## What you are asked to do
Write out the whole listing without a single alteration.

## Data for analysis
★ ★ ★ ★

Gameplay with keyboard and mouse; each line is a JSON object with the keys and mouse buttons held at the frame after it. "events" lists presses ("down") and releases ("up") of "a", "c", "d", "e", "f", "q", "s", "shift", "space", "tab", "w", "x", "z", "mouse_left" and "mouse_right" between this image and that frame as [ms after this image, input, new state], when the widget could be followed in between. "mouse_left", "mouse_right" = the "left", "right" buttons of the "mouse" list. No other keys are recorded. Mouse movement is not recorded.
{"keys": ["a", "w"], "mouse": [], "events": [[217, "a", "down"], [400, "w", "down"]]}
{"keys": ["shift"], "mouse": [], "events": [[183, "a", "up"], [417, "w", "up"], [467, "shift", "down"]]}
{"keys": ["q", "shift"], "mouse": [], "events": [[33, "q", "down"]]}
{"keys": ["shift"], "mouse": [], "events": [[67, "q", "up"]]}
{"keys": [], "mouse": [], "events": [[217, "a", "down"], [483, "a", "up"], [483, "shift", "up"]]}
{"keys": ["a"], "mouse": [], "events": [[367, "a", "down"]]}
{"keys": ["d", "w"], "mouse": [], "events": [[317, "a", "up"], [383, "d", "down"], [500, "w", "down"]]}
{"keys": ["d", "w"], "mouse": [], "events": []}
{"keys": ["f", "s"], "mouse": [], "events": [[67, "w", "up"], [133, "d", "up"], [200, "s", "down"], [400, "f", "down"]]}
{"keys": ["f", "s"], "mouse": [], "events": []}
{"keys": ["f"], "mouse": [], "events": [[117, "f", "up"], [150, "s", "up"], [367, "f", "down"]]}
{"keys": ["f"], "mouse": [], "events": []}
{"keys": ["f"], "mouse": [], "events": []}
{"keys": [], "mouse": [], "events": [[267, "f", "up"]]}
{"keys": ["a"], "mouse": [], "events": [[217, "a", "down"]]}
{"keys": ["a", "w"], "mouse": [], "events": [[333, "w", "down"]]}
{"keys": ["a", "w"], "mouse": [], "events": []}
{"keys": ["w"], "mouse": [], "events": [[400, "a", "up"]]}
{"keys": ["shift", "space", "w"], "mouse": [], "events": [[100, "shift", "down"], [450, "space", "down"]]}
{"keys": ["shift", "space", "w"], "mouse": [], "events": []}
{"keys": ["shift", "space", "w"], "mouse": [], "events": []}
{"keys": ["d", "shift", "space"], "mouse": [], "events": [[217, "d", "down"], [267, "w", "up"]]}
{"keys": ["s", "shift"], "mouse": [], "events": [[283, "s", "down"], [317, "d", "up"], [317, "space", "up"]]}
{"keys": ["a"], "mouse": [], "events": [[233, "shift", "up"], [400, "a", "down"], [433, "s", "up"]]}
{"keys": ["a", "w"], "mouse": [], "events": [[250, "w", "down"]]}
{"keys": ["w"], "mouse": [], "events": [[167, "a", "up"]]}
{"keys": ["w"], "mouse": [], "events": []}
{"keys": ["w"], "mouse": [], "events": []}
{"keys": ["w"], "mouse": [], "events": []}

★ ★ ★ ★

## Finished exercise
Gameplay with keyboard and mouse; each line is a JSON object with the keys and mouse buttons held at the frame after it. "events" lists presses ("down") and releases ("up") of "a", "c", "d", "e", "f", "q", "s", "shift", "space", "tab", "w", "x", "z", "mouse_left" and "mouse_right" between this image and that frame as [ms after this image, input, new state], when the widget could be followed in between. "mouse_left", "mouse_right" = the "left", "right" buttons of the "mouse" list. No other keys are recorded. Mouse movement is not recorded.
{"keys": ["a", "w"], "mouse": [], "events": [[217, "a", "down"], [400, "w", "down"]]}
{"keys": ["shift"], "mouse": [], "events": [[183, "a", "up"], [417, "w", "up"], [467, "shift", "down"]]}
{"keys": ["q", "shift"], "mouse": [], "events": [[33, "q", "down"]]}
{"keys": ["shift"], "mouse": [], "events": [[67, "q", "up"]]}
{"keys": [], "mouse": [], "events": [[217, "a", "down"], [483, "a", "up"], [483, "shift", "up"]]}
{"keys": ["a"], "mouse": [], "events": [[367, "a", "down"]]}
{"keys": ["d", "w"], "mouse": [], "events": [[317, "a", "up"], [383, "d", "down"], [500, "w", "down"]]}
{"keys": ["d", "w"], "mouse": [], "events": []}
{"keys": ["f", "s"], "mouse": [], "events": [[67, "w", "up"], [133, "d", "up"], [200, "s", "down"], [400, "f", "down"]]}
{"keys": ["f", "s"], "mouse": [], "events": []}
{"keys": ["f"], "mouse": [], "events": [[117, "f", "up"], [150, "s", "up"], [367, "f", "down"]]}
{"keys": ["f"], "mouse": [], "events": []}
{"keys": ["f"], "mouse": [], "events": []}
{"keys": [], "mouse": [], "events": [[267, "f", "up"]]}
{"keys": ["a"], "mouse": [], "events": [[217, "a", "down"]]}
{"keys": ["a", "w"], "mouse": [], "events": [[333, "w", "down"]]}
{"keys": ["a", "w"], "mouse": [], "events": []}
{"keys": ["w"], "mouse": [], "events": [[400, "a", "up"]]}
{"keys": ["shift", "space", "w"], "mouse": [], "events": [[100, "shift", "down"], [450, "space", "down"]]}
{"keys": ["shift", "space", "w"], "mouse": [], "events": []}
{"keys": ["shift", "space", "w"], "mouse": [], "events": []}
{"keys": ["d", "shift", "space"], "mouse": [], "events": [[217, "d", "down"], [267, "w", "up"]]}
{"keys": ["s", "shift"], "mouse": [], "events": [[283, "s", "down"], [317, "d", "up"], [317, "space", "up"]]}
{"keys": ["a"], "mouse": [], "events": [[233, "shift", "up"], [400, "a", "down"], [433, "s", "up"]]}
{"keys": ["a", "w"], "mouse": [], "events": [[250, "w", "down"]]}
{"keys": ["w"], "mouse": [], "events": [[167, "a", "up"]]}
{"keys": ["w"], "mouse": [], "events": []}
{"keys": ["w"], "mouse": [], "events": []}
{"keys": ["w"], "mouse": [], "events": []}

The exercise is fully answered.